==== Data records ====

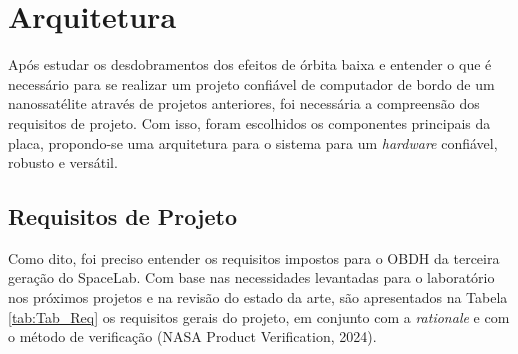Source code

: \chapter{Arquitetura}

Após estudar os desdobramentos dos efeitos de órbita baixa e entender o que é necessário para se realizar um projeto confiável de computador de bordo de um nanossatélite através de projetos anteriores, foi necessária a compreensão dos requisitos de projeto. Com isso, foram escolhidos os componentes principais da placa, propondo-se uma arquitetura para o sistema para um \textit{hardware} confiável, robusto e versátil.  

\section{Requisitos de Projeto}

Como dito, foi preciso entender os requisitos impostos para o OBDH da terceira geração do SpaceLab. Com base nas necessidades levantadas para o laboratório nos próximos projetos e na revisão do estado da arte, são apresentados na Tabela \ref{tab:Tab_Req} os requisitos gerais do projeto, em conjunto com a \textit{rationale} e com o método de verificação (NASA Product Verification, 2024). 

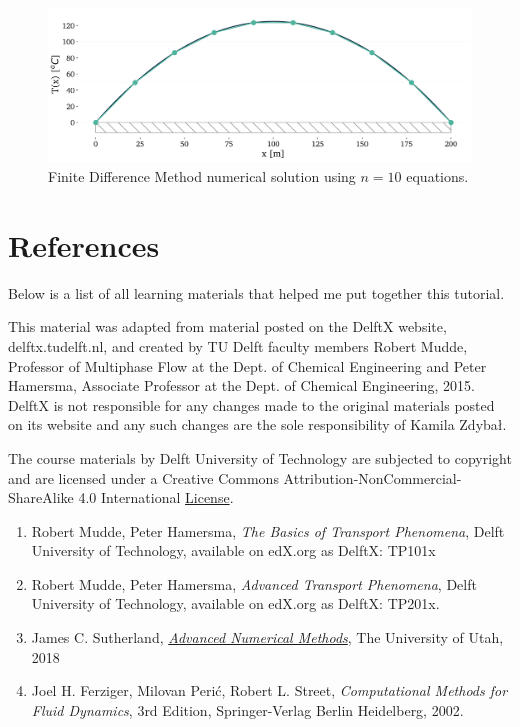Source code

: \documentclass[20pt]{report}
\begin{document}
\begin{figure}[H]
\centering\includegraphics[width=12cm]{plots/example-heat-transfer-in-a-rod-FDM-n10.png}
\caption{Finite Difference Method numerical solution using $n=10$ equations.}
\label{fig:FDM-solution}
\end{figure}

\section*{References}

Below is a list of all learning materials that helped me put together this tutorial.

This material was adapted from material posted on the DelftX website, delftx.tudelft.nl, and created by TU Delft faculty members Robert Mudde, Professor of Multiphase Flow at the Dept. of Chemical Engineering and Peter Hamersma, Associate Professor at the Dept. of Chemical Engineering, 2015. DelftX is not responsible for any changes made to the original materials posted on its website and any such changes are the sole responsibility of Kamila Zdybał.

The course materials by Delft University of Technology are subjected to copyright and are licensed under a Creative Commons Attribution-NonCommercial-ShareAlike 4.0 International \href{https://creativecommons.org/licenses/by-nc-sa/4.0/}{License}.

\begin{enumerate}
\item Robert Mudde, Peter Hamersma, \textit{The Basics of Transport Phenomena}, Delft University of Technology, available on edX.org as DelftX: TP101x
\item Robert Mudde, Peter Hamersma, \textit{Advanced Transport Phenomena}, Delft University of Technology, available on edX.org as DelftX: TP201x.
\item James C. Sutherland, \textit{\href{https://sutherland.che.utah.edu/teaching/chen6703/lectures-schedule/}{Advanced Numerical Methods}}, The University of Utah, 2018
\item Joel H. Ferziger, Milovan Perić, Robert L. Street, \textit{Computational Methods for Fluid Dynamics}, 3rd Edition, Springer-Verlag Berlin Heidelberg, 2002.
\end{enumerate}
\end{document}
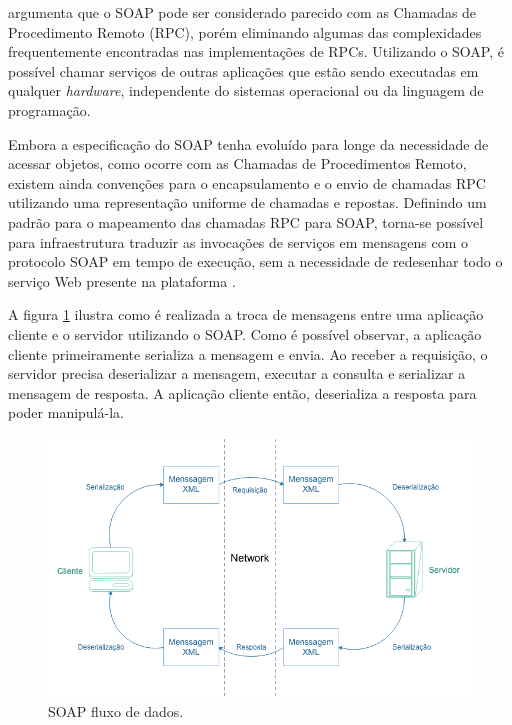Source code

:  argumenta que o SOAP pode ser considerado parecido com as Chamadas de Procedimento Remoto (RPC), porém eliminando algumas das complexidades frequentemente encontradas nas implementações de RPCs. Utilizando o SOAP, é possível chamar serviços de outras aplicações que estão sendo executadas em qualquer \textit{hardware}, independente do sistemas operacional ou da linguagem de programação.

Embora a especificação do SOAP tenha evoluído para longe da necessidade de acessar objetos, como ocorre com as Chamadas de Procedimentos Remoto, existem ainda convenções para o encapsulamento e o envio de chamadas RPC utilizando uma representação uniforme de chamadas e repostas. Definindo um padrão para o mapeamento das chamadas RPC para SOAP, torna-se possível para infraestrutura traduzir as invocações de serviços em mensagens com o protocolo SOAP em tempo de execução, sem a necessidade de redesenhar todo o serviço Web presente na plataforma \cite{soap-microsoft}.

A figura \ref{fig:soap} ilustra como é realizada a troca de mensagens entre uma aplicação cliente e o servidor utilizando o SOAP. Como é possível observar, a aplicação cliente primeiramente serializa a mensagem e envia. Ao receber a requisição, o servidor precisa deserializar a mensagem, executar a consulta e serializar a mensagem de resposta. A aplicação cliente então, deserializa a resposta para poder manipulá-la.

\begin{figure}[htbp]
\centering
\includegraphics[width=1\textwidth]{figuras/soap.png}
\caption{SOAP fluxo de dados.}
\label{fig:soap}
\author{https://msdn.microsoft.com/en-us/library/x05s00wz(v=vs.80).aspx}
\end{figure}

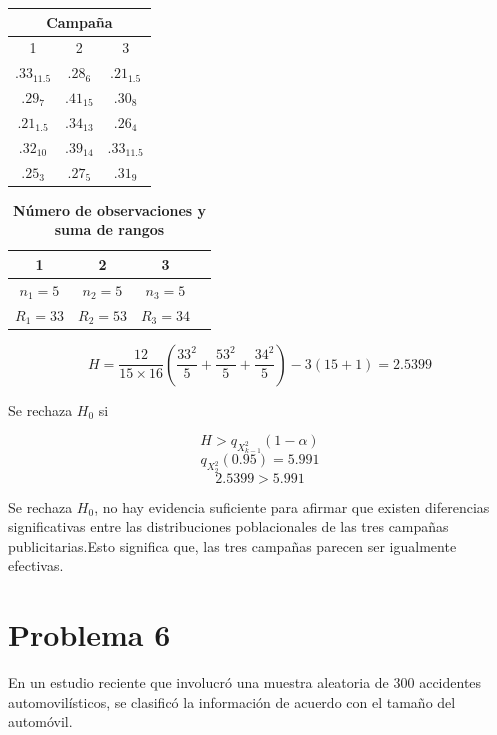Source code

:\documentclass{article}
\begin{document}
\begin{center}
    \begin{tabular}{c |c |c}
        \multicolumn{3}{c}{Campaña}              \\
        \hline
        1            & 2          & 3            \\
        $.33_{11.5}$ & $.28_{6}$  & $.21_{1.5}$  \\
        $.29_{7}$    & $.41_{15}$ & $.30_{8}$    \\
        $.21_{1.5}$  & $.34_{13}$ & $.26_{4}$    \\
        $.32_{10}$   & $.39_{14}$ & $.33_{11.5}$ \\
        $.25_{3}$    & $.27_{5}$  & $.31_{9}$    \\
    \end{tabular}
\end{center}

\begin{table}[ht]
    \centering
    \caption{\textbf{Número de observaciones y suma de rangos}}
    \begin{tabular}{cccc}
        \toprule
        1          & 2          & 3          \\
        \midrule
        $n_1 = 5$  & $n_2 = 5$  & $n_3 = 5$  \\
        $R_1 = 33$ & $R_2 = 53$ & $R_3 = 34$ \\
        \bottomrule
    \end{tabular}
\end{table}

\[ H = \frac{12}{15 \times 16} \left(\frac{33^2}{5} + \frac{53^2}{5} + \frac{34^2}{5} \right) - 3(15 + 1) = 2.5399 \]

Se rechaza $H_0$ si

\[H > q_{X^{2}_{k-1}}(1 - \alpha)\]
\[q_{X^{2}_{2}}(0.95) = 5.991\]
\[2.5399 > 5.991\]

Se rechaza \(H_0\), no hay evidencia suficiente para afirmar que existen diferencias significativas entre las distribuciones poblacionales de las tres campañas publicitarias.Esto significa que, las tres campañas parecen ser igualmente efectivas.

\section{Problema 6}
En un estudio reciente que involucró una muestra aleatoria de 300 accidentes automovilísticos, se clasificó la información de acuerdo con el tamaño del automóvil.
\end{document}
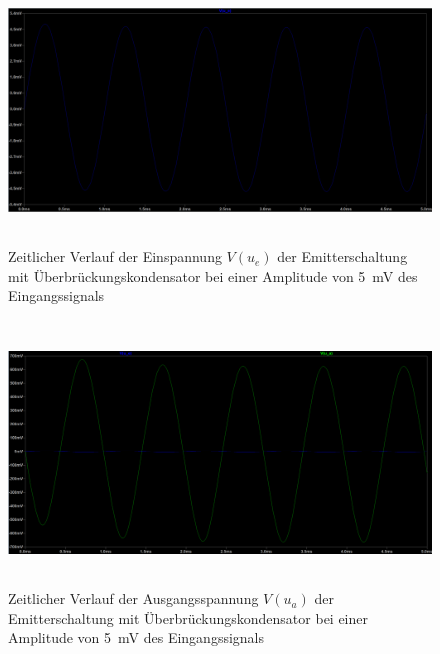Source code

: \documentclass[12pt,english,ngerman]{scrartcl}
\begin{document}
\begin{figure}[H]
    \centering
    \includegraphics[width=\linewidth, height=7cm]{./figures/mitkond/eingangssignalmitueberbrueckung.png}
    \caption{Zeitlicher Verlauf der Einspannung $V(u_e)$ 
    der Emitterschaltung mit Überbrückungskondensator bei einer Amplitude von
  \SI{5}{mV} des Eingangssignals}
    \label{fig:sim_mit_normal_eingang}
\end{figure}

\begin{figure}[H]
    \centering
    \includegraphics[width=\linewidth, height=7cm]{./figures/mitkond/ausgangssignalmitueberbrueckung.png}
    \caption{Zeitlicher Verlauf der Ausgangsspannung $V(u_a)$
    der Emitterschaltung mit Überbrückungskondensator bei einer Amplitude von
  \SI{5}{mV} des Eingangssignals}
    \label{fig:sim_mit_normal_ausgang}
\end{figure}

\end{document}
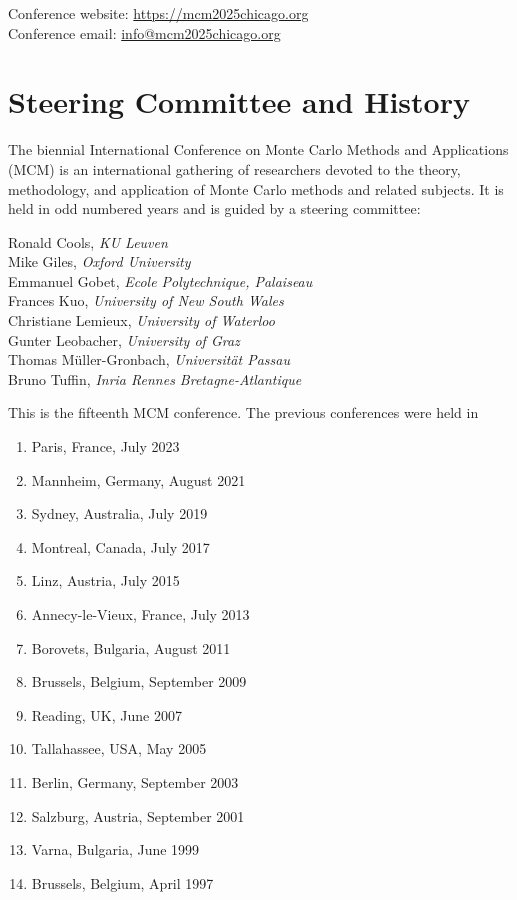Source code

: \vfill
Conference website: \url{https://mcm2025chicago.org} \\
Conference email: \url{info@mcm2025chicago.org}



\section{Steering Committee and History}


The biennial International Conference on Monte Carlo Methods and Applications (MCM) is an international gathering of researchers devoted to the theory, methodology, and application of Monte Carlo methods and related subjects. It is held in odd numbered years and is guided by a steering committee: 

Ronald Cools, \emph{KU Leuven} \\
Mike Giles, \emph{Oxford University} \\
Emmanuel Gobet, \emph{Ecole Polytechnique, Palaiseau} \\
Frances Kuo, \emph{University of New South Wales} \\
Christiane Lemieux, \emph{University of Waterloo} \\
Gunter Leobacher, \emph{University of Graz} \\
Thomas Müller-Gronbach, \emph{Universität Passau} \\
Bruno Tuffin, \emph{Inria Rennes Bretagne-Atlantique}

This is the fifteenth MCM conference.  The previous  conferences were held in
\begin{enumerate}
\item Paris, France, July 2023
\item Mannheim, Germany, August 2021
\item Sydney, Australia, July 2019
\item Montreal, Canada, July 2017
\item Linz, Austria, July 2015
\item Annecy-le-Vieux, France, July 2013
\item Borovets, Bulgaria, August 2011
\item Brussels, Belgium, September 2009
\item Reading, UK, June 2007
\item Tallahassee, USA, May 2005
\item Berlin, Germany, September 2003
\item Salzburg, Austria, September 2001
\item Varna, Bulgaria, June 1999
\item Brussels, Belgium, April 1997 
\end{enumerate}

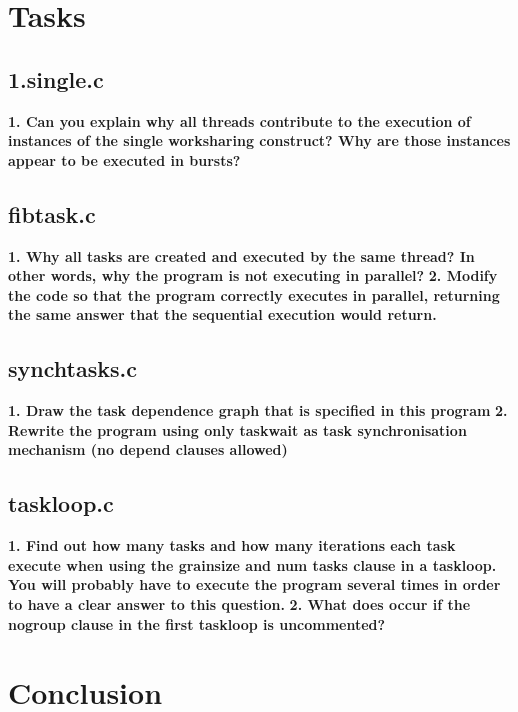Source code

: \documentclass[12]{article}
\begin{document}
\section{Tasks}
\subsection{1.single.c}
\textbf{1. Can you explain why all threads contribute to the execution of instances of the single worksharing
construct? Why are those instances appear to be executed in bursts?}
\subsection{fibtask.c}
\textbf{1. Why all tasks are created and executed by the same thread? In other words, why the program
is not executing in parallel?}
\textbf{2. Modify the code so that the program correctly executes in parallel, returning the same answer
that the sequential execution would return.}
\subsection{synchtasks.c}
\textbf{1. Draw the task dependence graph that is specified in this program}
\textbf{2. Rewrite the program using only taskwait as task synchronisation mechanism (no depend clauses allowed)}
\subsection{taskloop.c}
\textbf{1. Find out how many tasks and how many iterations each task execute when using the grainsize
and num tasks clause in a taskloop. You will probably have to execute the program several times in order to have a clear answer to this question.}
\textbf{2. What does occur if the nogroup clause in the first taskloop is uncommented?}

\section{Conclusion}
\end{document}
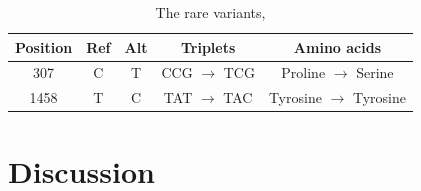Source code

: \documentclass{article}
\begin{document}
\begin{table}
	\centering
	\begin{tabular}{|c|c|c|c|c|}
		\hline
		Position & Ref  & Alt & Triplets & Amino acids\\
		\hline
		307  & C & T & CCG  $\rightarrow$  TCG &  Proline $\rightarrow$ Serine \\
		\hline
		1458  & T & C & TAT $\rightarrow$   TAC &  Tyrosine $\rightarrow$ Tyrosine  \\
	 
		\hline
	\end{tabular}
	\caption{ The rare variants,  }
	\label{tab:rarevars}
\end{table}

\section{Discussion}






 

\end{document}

====

» **The problem**: Which lines of the material above hold the string "Belgium"? Pull them out.

» **Exercise result**:
\item Brussels, Belgium, September 2009
\item Brussels, Belgium, April 1997 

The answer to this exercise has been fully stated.